> [DATA SUPPLIED]
........

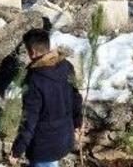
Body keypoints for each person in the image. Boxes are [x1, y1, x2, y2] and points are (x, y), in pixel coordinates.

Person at [10, 29, 83, 167]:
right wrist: (78, 121)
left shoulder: (34, 79)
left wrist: (17, 150)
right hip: (64, 137)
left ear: (32, 51)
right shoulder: (66, 66)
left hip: (44, 146)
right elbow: (76, 97)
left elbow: (29, 120)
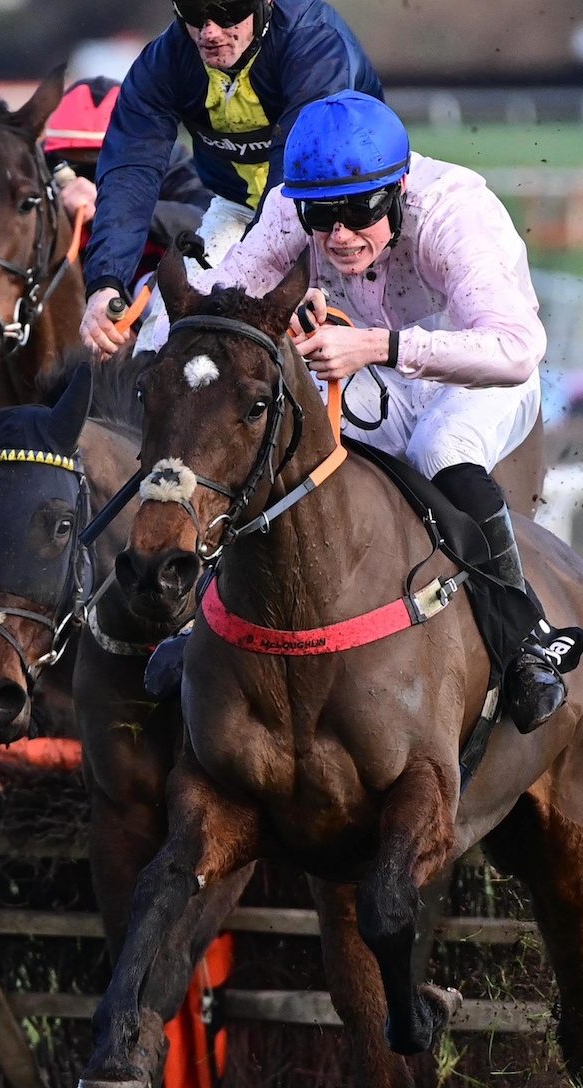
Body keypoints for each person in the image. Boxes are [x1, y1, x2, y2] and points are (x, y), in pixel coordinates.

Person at [171, 91, 563, 730]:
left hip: (480, 374)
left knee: (438, 450)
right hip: (367, 366)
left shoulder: (454, 216)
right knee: (266, 442)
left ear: (400, 187)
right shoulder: (290, 208)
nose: (340, 235)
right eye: (321, 218)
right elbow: (228, 306)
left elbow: (517, 350)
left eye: (360, 211)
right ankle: (199, 623)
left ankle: (523, 640)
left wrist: (376, 345)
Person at [78, 0, 382, 359]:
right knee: (161, 337)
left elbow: (296, 175)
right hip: (237, 205)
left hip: (336, 210)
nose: (210, 32)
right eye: (194, 14)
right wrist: (106, 281)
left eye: (229, 11)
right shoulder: (164, 60)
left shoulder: (312, 42)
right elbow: (131, 170)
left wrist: (260, 272)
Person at [43, 76, 210, 280]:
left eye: (108, 161)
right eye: (74, 165)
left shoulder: (169, 161)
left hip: (148, 282)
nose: (88, 178)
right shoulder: (36, 167)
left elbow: (205, 220)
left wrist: (113, 208)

........

> [WHAT TO WORK ON] Each entry is to be written out again word for word, and any pictures are to be omitted.

> [ANSWER SPACE]
Body keypoints for each person in the image. Boxes are [x1, y1, x2, y2] and points are (x, y), in pixel coordinates.

Person at [10, 29, 83, 167]:
right wrist: (78, 121)
left shoulder: (34, 79)
left wrist: (17, 150)
right hip: (64, 137)
left ear: (32, 51)
right shoulder: (66, 66)
left hip: (44, 146)
right elbow: (76, 97)
left elbow: (29, 120)
Body keypoints for each person in the image. Boxes are [x1, y1, x2, y2] and points are (x, y), in pixel coordinates.

Person at [171, 91, 563, 730]:
left hip: (480, 374)
left knee: (438, 450)
right hip: (367, 366)
left shoulder: (454, 216)
right knee: (266, 442)
left ear: (400, 187)
right shoulder: (290, 208)
nose: (340, 235)
right eye: (321, 218)
right elbow: (228, 306)
left elbow: (517, 350)
left eye: (360, 211)
right ankle: (199, 623)
left ankle: (523, 640)
left wrist: (376, 345)
Person at [78, 0, 382, 359]:
right knee: (161, 337)
left elbow: (296, 175)
right hip: (237, 205)
left hip: (336, 210)
nose: (210, 32)
right eye: (194, 14)
right wrist: (106, 281)
left eye: (229, 11)
right shoulder: (164, 60)
left shoulder: (312, 42)
right elbow: (131, 170)
left wrist: (260, 272)
Person at [43, 76, 210, 280]:
left eye: (108, 161)
right eye: (74, 165)
left shoulder: (169, 161)
left hip: (148, 282)
nose: (88, 178)
right shoulder: (36, 167)
left elbow: (205, 220)
left wrist: (113, 208)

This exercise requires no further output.